■ **Instructions for the task**
Beginning with the line that contains "Digital copies were", output each line below exactly through the last one, both included, and nothing else.
------------
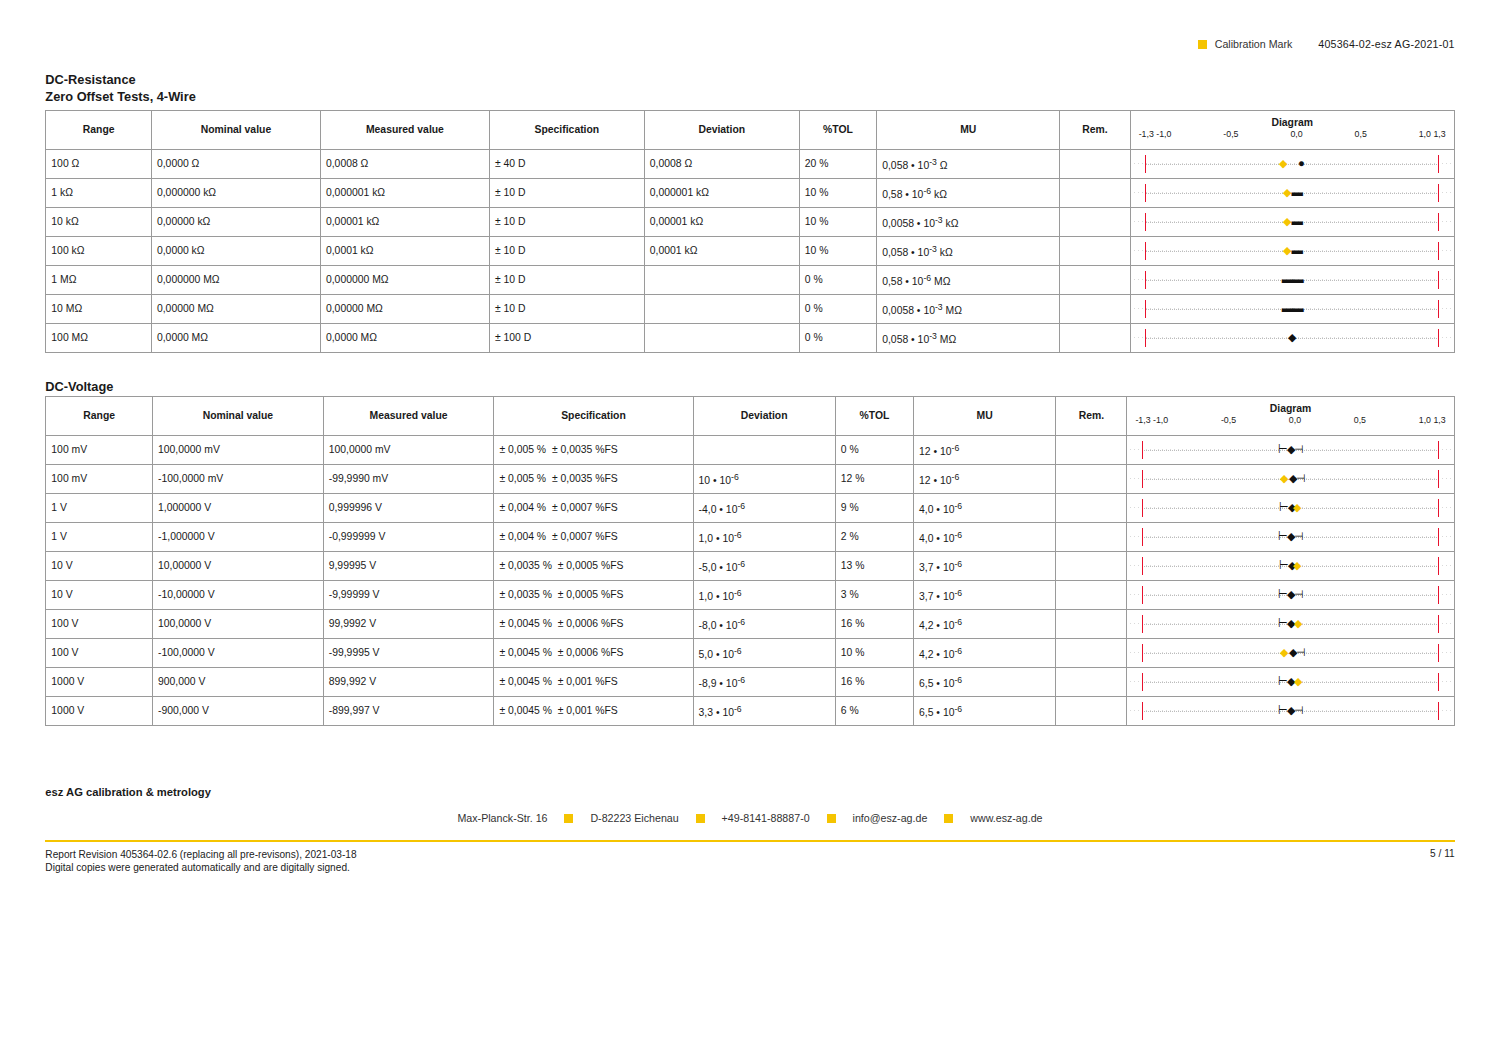Calibration Mark 405364-02-esz AG-2021-01
DC-Resistance
Zero Offset Tests, 4-Wire
| Range | Nominal value | Measured value | Specification | Deviation | %TOL | MU | Rem. | Diagram -1,3 -1,0 -0,5 0,0 0,5 1,0 1,3 |
| --- | --- | --- | --- | --- | --- | --- | --- | --- |
| 100 Ω | 0,0000 Ω | 0,0008 Ω | ± 40 D | 0,0008 Ω | 20 % | 0,058 • 10 -3 Ω | | ◆ ● |
| 1 kΩ | 0,000000 kΩ | 0,000001 kΩ | ± 10 D | 0,000001 kΩ | 10 % | 0,58 • 10 -6 kΩ | | ◆ ▬ |
| 10 kΩ | 0,00000 kΩ | 0,00001 kΩ | ± 10 D | 0,00001 kΩ | 10 % | 0,0058 • 10 -3 kΩ | | ◆ ▬ |
| 100 kΩ | 0,0000 kΩ | 0,0001 kΩ | ± 10 D | 0,0001 kΩ | 10 % | 0,058 • 10 -3 kΩ | | ◆ ▬ |
| 1 MΩ | 0,000000 MΩ | 0,000000 MΩ | ± 10 D | | 0 % | 0,58 • 10 -6 MΩ | | ▬▬ |
| 10 MΩ | 0,00000 MΩ | 0,00000 MΩ | ± 10 D | | 0 % | 0,0058 • 10 -3 MΩ | | ▬▬ |
| 100 MΩ | 0,0000 MΩ | 0,0000 MΩ | ± 100 D | | 0 % | 0,058 • 10 -3 MΩ | | ◆ |
DC-Voltage
| Range | Nominal value | Measured value | Specification | Deviation | %TOL | MU | Rem. | Diagram -1,3 -1,0 -0,5 0,0 0,5 1,0 1,3 |
| --- | --- | --- | --- | --- | --- | --- | --- | --- |
| 100 mV | 100,0000 mV | 100,0000 mV | ± 0,005 % ± 0,0035 %FS | | 0 % | 12 • 10 -6 | | ⊢◆⊣ |
| 100 mV | -100,0000 mV | -99,9990 mV | ± 0,005 % ± 0,0035 %FS | 10 • 10 -6 | 12 % | 12 • 10 -6 | | ◆ ◆⊣ |
| 1 V | 1,000000 V | 0,999996 V | ± 0,004 % ± 0,0007 %FS | -4,0 • 10 -6 | 9 % | 4,0 • 10 -6 | | ⊢◆ ◆ |
| 1 V | -1,000000 V | -0,999999 V | ± 0,004 % ± 0,0007 %FS | 1,0 • 10 -6 | 2 % | 4,0 • 10 -6 | | ⊢◆⊣ |
| 10 V | 10,00000 V | 9,99995 V | ± 0,0035 % ± 0,0005 %FS | -5,0 • 10 -6 | 13 % | 3,7 • 10 -6 | | ⊢◆ ◆ |
| 10 V | -10,00000 V | -9,99999 V | ± 0,0035 % ± 0,0005 %FS | 1,0 • 10 -6 | 3 % | 3,7 • 10 -6 | | ⊢◆⊣ |
| 100 V | 100,0000 V | 99,9992 V | ± 0,0045 % ± 0,0006 %FS | -8,0 • 10 -6 | 16 % | 4,2 • 10 -6 | | ⊢◆ ◆ |
| 100 V | -100,0000 V | -99,9995 V | ± 0,0045 % ± 0,0006 %FS | 5,0 • 10 -6 | 10 % | 4,2 • 10 -6 | | ◆ ◆⊣ |
| 1000 V | 900,000 V | 899,992 V | ± 0,0045 % ± 0,001 %FS | -8,9 • 10 -6 | 16 % | 6,5 • 10 -6 | | ⊢◆ ◆ |
| 1000 V | -900,000 V | -899,997 V | ± 0,0045 % ± 0,001 %FS | 3,3 • 10 -6 | 6 % | 6,5 • 10 -6 | | ⊢◆⊣ |
esz AG calibration & metrology
Max-Planck-Str. 16 D-82223 Eichenau +49-8141-88887-0 info@esz-ag.de www.esz-ag.de
Report Revision 405364-02.6 (replacing all pre-revisons), 2021-03-18
Digital copies were generated automatically and are digitally signed.
5 / 11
------------
■ **Answer space**
Digital copies were generated automatically and are digitally signed.
5 / 11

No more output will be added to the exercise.